Katie first discussed several projects that she and her team have been involved in over the last years. Although the projects themselves were all interesting in their own right, it was the rubrics under which they were discussed that caught my attention. In terms of the classification that Knud Illeris makes in his book How we learn, they were all labels for specific kinds of learning environments:
- direct instruction environments, i.e. ordinary lecture theatre teaching enhanced with clickers or other 'learner catalysts'
- cooperative learning environments, enhanced by for instance websites or collaborative annotating suits
- environments for mastery learning, supported by for example interactive storyboards
- environments for (authentic) role play, such as case studies and Second Life
- environments for learning to think inductively, consisting of for instance mathematical simulation software and supported by dataverse software for publishing and sharing research data
- environments for exploratory learning, such as virtual and augmented reality environments, simulations, games
- environments for learning by doing, supported by facilities for peer tutoring, ePortfolios, etc.

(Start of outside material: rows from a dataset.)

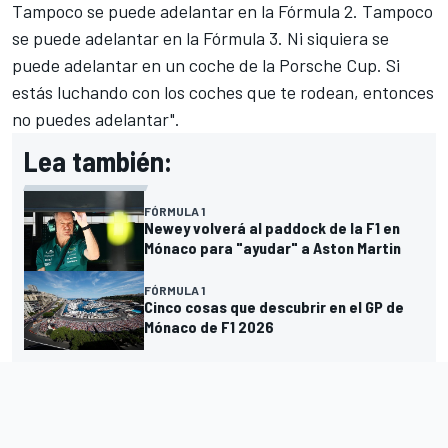
Tampoco se puede adelantar en la Fórmula 2. Tampoco
se puede adelantar en la Fórmula 3. Ni siquiera se
puede adelantar en un coche de la Porsche Cup. Si
estás luchando con los coches que te rodean, entonces
no puedes adelantar".
Lea también:
FÓRMULA 1
Newey volverá al paddock de la F1 en
Mónaco para "ayudar" a Aston Martin
FÓRMULA 1
Cinco cosas que descubrir en el GP de
Mónaco de F1 2026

- environments for inquiry learning, used to teach making inferences from data and working with the scientific method
Although not said so explicitly, the implicit message here is that technologies shape the environments in which we learn. The classification comes in handy to label what these technologies may achieve.

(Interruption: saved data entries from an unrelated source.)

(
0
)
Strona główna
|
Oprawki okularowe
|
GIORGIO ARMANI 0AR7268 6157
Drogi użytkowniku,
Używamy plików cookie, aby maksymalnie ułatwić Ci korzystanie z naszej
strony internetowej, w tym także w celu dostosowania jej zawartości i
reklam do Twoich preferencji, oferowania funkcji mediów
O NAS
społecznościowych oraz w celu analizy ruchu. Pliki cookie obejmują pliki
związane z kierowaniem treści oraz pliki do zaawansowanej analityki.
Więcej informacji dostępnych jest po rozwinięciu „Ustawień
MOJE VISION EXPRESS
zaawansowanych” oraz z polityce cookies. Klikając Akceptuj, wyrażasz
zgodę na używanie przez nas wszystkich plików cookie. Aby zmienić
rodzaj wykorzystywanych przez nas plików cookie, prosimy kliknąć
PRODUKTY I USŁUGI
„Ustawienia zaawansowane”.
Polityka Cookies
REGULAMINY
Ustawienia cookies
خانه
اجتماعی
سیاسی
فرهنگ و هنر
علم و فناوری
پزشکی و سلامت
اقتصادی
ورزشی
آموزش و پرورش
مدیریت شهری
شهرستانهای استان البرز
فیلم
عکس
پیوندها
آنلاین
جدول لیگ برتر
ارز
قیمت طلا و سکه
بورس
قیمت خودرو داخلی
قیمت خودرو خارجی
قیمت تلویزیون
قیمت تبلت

The second part of the talk was about the organisational aspects of putting together these environments, ensuring that faculty works with them and benefits of their use are disseminated. The problems encountered here sounded all very familiar, with the usual dilemmas. What is better, organise academic support at the level of faculties (colleges) or through a central service? Harvard has a central service, although it happens to spend most of its time with the science and arts people. What is better, to let faculty take the lead or should the initiative rest with the educational experts? In the former case innovations that are known from the literature, will be done anew, even innovations that have been shown not to work will be attempted again. In the second case, faculty will have no sense of ownership of their projects. Harvard has chosen for the former solution, prioritising sense of ownership over efficiency.
Finally, key to all that is done as a service to the Harvard academics is that it is seen as an opportunity to do research. This is perhaps most clear with the Harvard MOOC-experiments in edX. These have been set up as an opportunity to experiment on a large scale with direct, instruction-based, distance learning. Harvard has decades of experience with distance learning through its extension programme, so is unlikely to go at this with the naivety that some of the other xMOOCers do. Indeed, it is perhaps necessary to acknowledge that, though the dichotomy of xMOOCs and cMOOCs may still be valid, the xMOOC comes in two varieties: the for-profit ones, such as Udacity and Coursera, that are funded by venture capital; and the-not-for profit ones, that are funded through donations. edX exemplifies this second kind. Making the distinction is necessary when evaluating the value of these xMOOCs. I am anxious to learn how Harvard will evaluate their edX MOOC.